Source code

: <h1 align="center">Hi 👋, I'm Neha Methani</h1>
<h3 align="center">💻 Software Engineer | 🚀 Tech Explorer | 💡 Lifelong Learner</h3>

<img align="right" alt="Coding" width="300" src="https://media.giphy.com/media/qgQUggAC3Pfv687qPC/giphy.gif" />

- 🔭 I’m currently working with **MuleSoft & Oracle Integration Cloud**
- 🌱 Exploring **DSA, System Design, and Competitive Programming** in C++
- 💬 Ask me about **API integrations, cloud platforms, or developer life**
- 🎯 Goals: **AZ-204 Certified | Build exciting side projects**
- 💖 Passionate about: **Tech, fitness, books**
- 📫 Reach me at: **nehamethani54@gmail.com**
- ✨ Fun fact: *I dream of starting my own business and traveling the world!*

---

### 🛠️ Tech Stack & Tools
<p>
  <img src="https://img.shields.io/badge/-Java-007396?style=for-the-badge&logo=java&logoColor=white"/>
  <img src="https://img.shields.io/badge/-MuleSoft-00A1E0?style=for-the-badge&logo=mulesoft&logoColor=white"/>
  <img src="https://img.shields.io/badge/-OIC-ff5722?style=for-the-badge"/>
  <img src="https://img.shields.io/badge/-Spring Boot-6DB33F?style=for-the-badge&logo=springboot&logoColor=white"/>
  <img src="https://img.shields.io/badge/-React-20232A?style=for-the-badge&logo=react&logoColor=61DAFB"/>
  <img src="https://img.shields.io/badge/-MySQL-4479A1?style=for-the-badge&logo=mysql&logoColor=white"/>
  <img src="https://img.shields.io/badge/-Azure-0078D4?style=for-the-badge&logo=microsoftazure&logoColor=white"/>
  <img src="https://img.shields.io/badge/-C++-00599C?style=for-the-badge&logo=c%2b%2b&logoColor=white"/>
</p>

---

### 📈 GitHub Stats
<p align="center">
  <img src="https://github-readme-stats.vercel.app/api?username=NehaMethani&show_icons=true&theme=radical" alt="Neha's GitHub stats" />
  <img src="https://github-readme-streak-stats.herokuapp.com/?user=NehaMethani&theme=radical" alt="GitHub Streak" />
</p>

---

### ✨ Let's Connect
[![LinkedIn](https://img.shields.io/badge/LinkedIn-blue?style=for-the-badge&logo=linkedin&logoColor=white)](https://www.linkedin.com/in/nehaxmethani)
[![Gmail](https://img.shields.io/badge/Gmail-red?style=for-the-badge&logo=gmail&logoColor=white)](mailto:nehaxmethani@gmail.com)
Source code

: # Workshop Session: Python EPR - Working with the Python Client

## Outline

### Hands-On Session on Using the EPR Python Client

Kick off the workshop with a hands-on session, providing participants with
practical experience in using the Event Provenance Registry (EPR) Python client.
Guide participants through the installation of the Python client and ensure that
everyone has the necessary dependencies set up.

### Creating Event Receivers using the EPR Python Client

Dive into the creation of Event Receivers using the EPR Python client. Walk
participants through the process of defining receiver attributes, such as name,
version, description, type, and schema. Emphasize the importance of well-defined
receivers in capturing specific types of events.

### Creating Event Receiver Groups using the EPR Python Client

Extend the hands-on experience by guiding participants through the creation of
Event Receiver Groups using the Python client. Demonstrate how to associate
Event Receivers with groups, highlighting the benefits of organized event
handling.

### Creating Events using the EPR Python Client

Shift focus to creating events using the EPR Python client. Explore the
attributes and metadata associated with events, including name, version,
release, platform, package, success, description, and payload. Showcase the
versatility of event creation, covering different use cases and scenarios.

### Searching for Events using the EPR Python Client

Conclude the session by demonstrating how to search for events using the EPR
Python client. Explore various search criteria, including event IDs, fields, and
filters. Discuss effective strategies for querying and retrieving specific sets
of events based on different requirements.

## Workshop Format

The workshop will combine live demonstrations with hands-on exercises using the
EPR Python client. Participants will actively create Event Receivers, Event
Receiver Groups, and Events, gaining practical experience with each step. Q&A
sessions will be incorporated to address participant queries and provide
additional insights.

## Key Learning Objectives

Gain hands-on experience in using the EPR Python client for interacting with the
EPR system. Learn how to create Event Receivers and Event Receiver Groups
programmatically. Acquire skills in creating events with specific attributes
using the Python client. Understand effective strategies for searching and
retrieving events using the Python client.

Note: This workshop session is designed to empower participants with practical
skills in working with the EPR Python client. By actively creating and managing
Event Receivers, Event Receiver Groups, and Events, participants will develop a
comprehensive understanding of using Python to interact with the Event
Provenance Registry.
----
» **Exercise brief**: Track down every line of the material containing the string "Provenance", and copy it.

» **Completed task**:
practical experience in using the Event Provenance Registry (EPR) Python client.
Provenance Registry.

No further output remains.